Q: #62. Why has God required blood to be shed to pay for sins?

     A: Truthfully, I do not fully understand why God has chosen this method, but He has and He knows what He is doing . 🙂

     Let me try and explain Biblically why blood is required. First, let’s look at an example found in (Ex 12:1-13) called the Passover. In these verses, we are told how God required the Israelites to take a one year old unblemished lamb and kill it. They were then to take its blood and put it on the doorposts outside of the house. When God went through Egypt to strike down all of the firstborn, He would see the blood on the doorposts, and “pass over” that house. This was a picture of a life being given, and blood being shed, so that others could live.

     The penalty for our sins is death (Rom 6:23), both physical and spiritual. In order to have atonement (forgiveness) for our sins, and be saved from “death,” God has required that a life must be given, and its blood be shed (Heb 9:22). A living creature must forfeit its life, so that another can live.
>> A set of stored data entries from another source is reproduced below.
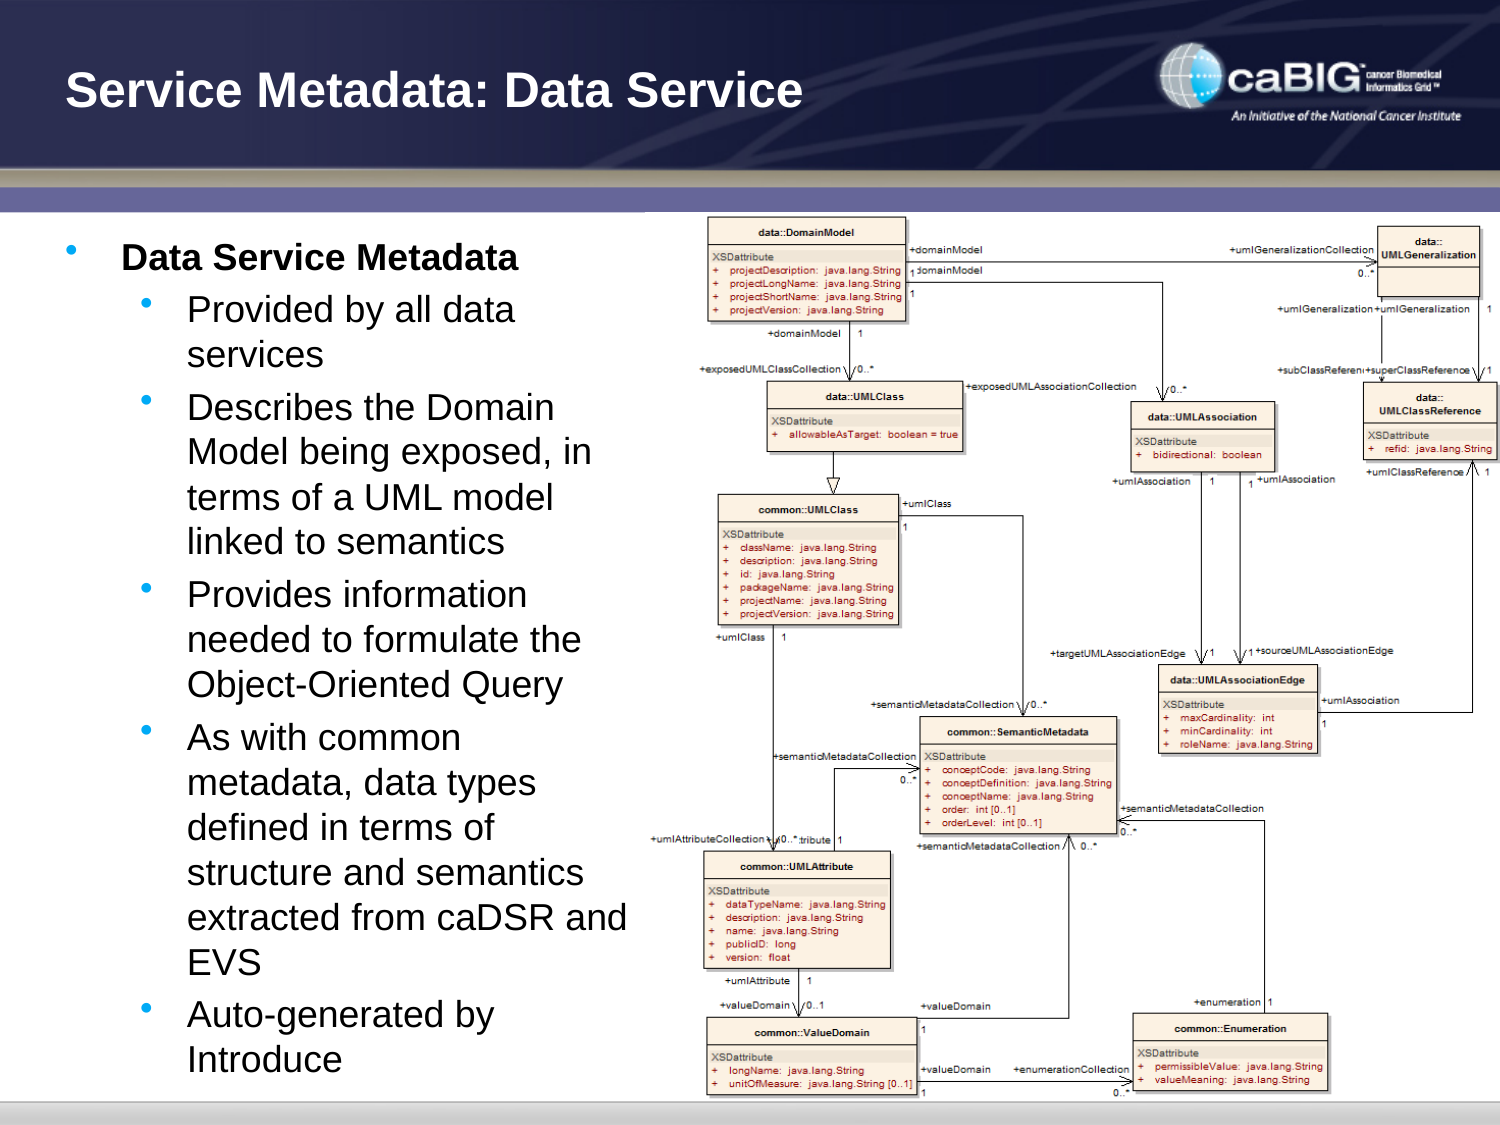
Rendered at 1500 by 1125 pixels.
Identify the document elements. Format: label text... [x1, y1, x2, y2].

list Data Service Metadata Provided by all data services Describes the Domain Model being exposed, in terms of a UML model linked to semantics Provides information needed to formulate the Object-Oriented Query As with common metadata, data types defined in terms of structure and semantics extracted from caDSR and EVS Auto-generated by Introduce [49, 224, 639, 1038]
picture [0, 212, 1500, 1125]
picture [0, 0, 1500, 187]
title Service Metadata: Data Service [49, 0, 1176, 176]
     During the Passover, the unblemished lamb (picturing Jesus) was slain, and its blood shed, so that those in the house could be saved. Animals in the Old Testament were sacrificed, and their blood was shed so that a person could be made clean, or have their sins be forgiven.

     God said in (Lev 17:11) that the life of a living creature is found in its blood. Blood represents life. When a life was taken, and its blood shed as a sacrifice, it represented new life for another. It made atonement for their soul (same verse).

     Because of what blood represented, God would not allow anyone to eat the blood of an animal (Lev 17:12). Anyone who ate it was to be cut off from among the people (Lev 17:14).

     The Bible tells us, however, that the blood of bulls and goats could not actually take away sins (Heb 10:4). The Old Testament sacrificial system, and the High Priest, was simply a picture that pointed forward to Jesus. Only through the blood of Jesus can we actually have remission of, and redemption from our sins (Mt 26:28)(Col 1:14)(Eph 1:7). His blood cleanses us from ALL sin (1 Jn 1:7). Through the offering of Jesus’ body, we are sanctified once for all (Heb 10:10). Those in the Old Testament looked forward to this, and today we look back at it.